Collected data
-- -- --

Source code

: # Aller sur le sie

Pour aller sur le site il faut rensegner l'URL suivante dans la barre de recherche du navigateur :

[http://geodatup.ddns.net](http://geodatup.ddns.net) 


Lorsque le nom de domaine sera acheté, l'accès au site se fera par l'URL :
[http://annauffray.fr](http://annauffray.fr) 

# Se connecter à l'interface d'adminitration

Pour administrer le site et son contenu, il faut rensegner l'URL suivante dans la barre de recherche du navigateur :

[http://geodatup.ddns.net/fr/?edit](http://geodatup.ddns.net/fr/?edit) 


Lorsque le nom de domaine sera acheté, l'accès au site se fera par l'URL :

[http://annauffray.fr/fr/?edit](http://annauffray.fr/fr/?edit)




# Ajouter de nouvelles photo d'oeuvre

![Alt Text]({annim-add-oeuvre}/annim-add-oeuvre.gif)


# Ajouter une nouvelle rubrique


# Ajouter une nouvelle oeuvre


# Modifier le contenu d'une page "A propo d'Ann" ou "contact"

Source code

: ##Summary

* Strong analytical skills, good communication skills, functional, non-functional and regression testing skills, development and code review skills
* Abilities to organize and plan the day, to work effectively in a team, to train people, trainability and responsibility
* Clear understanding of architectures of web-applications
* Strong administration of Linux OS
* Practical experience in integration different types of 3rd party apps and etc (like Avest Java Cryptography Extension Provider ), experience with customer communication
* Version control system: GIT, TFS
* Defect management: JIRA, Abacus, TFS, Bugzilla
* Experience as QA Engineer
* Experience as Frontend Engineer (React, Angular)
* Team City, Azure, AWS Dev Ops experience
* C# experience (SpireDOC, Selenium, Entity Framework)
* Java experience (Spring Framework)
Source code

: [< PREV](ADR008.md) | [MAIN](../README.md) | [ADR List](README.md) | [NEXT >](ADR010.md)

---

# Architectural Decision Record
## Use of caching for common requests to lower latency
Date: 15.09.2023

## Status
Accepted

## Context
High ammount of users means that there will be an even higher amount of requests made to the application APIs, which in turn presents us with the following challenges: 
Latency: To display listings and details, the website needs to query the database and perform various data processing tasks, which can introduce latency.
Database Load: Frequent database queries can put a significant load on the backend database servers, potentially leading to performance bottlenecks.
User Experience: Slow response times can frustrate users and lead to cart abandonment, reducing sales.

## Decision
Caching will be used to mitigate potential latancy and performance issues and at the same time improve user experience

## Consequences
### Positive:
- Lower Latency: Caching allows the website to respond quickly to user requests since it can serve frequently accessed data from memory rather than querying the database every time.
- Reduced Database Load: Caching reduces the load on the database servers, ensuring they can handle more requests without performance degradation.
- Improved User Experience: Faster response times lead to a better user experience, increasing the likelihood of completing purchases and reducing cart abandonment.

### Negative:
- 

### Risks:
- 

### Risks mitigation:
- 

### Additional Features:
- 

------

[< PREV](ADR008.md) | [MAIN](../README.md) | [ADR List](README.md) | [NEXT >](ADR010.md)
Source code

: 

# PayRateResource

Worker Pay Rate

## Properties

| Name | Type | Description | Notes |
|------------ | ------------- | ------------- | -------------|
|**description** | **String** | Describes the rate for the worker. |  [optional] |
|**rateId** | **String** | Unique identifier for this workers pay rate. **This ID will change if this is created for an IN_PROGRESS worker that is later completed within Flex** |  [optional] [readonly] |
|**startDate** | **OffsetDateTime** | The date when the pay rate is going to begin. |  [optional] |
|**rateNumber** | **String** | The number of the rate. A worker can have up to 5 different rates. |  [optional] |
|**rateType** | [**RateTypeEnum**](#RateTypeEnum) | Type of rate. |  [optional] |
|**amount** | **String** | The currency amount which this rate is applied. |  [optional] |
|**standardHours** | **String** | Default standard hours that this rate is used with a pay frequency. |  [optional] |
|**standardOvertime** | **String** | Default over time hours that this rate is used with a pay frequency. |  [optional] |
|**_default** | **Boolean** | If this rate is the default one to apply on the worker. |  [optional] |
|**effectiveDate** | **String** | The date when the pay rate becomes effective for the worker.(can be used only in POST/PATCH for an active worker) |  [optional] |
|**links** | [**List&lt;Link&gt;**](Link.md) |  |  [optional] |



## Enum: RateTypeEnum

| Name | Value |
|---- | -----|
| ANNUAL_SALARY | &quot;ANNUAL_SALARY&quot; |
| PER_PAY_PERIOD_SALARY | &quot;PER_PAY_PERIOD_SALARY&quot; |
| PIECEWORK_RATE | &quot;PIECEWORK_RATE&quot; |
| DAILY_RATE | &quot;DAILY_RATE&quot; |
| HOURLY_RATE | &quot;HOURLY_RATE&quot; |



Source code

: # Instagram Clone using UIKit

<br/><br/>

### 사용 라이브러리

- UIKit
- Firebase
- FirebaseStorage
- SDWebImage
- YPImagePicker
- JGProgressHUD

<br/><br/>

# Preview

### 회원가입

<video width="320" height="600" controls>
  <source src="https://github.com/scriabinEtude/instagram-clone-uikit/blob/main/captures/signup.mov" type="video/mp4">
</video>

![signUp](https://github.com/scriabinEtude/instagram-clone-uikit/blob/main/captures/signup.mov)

-- -- --

### Work task
The required answer is the exact run of lines above starting at the line with "## Consequences" and ending at the line with "The currency amount", with both ends present.

### Answer for this exercise
## Consequences
### Positive:
- Lower Latency: Caching allows the website to respond quickly to user requests since it can serve frequently accessed data from memory rather than querying the database every time.
- Reduced Database Load: Caching reduces the load on the database servers, ensuring they can handle more requests without performance degradation.
- Improved User Experience: Faster response times lead to a better user experience, increasing the likelihood of completing purchases and reducing cart abandonment.

### Negative:
- 

### Risks:
- 

### Risks mitigation:
- 

### Additional Features:
- 

------

[< PREV](ADR008.md) | [MAIN](../README.md) | [ADR List](README.md) | [NEXT >](ADR010.md)
Source code

: 

# PayRateResource

Worker Pay Rate

## Properties

| Name | Type | Description | Notes |
|------------ | ------------- | ------------- | -------------|
|**description** | **String** | Describes the rate for the worker. |  [optional] |
|**rateId** | **String** | Unique identifier for this workers pay rate. **This ID will change if this is created for an IN_PROGRESS worker that is later completed within Flex** |  [optional] [readonly] |
|**startDate** | **OffsetDateTime** | The date when the pay rate is going to begin. |  [optional] |
|**rateNumber** | **String** | The number of the rate. A worker can have up to 5 different rates. |  [optional] |
|**rateType** | [**RateTypeEnum**](#RateTypeEnum) | Type of rate. |  [optional] |
|**amount** | **String** | The currency amount which this rate is applied. |  [optional] |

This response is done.